Las víctimas de entonces, hoy conocidos como los mártires palotinos, fueron los sacerdotes Pedro Duffau, Alfredo Leaden y Alfredo Kelly, y lo seminaristas Salvador Barbeito y Emilio Barletti, a quienes el arzobispo calificó de testigos de la paz y de la justicia, coherentes en la entrega hasta el final.
Retomando las citas bíblicas leídas durante la ceremonia, García Cuerva dijo que la Palabra que hoy escuchamosnos compromete, nos interpela, nos ilumina; también nuestro agobio quiere ser el de nuestro pueblo, el agobio de la falta de trabajo, la aflicción de la pobreza, el dolor de los enfermos, la soledad de nuestros abuelos, el sufrimiento de quienes están a la intemperie en las calles de la ciudad. Y subrayó el arzobispo que no queremos ser indiferentes, no queremos que nos gane la crueldad y el individualismo,
En 1976 -dijo García Cuerva- el agobio era el miedo, la persecución, el silencio impuesto y los palotinos estaban agobiados, sí, pero pero no por el desánimo, sino por el peso del dolor de su gente, y entonces, eligieron no mirar para otro lado, dicidieron cargar con las aflicciones de una Argentina que se desangraba.
Ante un templo colmado el arzobispo porteño sostuvo que el delito de los mártires palotinos fue pregonar el Evangelio a destiempo, defender la vida y la dignidad humana y que la alfombra roja manchada de sangre (que fue encontrada en la escena del asesinato) nos recuerda el costo de esa fidelidad. Porque, siguió diciendo, fueron cinco vidas, tres sacerdotes y dos seminaristas, que esa noche de julio vieron interrumpida su entrega por el odio y la violencia ciega. Y advirtió también que no fue la muerte de individuos aislados: fue el testimonio de una comunidad, de una fraternidad que incomodó el poder de turno porque vivía el Evangelio sin anestesia. García Cuerva recordó además palabras del Jorge Bergoglio cuando era cardenal de Buenos Aires y se refirió a los palotinos asesinados diciendo que juntos vivieron y juntos murieron.
El arzobispo señaló que ha pasado medio siglo de una herida que sigue doliendo en el cuerpo de nuestra Iglesia y en el corazón del barrio de Belgrano, Sin embargo, dijo, no queremos hacer un frío ejercicio de memoria histórica, sino hacer memoria vida, porque cincuenta años después, el agobio a veces se disfraza de impunidad, de olvido o de una sociedad que parece haber perdido la capacidad de conmoverse ante el sufrimiento del otro.
Y citando al papa León XIV afirmó que en un mundo donde los pobres son cada vez más numerosos, paradójicamente, también vemos crecer algunas élites de ricos, que viven en una burbuja muy confortable y lujosa, casi en otro mundo respecto de la gente común.

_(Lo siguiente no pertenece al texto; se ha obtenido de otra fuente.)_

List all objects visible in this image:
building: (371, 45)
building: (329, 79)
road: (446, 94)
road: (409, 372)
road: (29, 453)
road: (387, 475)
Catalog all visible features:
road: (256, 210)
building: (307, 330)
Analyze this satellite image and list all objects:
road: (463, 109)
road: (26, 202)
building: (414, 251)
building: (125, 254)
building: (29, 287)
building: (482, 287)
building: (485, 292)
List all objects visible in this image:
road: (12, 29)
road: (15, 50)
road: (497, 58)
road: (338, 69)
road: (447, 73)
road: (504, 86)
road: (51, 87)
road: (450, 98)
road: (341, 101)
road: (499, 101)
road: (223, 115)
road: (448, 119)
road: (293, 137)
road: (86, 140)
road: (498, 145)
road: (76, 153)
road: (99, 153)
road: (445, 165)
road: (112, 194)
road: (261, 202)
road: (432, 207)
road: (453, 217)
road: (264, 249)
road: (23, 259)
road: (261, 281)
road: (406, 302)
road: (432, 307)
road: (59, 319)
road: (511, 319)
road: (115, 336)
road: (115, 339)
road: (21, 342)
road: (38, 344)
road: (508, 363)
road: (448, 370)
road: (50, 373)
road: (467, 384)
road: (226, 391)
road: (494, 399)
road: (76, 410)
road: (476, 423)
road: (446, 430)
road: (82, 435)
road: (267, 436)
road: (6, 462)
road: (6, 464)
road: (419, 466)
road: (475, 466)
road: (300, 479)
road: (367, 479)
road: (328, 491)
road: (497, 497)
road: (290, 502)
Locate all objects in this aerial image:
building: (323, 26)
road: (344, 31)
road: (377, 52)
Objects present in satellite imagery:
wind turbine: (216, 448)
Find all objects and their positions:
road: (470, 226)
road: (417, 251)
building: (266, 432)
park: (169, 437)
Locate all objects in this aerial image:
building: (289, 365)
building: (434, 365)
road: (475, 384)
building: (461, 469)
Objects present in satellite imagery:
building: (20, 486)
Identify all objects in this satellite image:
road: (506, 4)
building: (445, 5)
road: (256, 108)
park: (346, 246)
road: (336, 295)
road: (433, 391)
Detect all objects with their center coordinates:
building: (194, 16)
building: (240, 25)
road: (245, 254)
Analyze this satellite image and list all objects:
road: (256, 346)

Para argumentar que eso significa que todavía persiste, a veces bien enmascarada, una cultura que descarta a los demás sin advertirlo siquiera y tolera con indiferencia que millones de personas mueran de hambre o sobrevivan en condiciones indignas del ser humano.
Por eso, siguió diciendo García Cuerva, los cinco palotinos entendieron que el verdadero alivio no era la indiferencia de quien se encierra a ver la realidad por los medios de comunicación, porque el alivio que promete Jesús se experimenta cuando, aún cansados, entregamos la vida por una causa más grande que nosotros mismos.
Agregó además que la sangre de los cinco testigos de la fe nos grita que el único alivio fecundo nace de la reconciliación fundada en la verdad y la justicia porque no hay descanso para una sociedad si no sana las heridas con la mirada puesta en Dios. Sostuvo que no nos podemos quedar de brazos cruzados llorando y, citando palabras de León XIV, pidió que el dolor se transforme en profecía porque su testimonio muestra que el bien no progresa de manera automática, sino que requiere perseverancia, memoria y una conversión que hace capaces de recomenzar incluso después de las derrotas.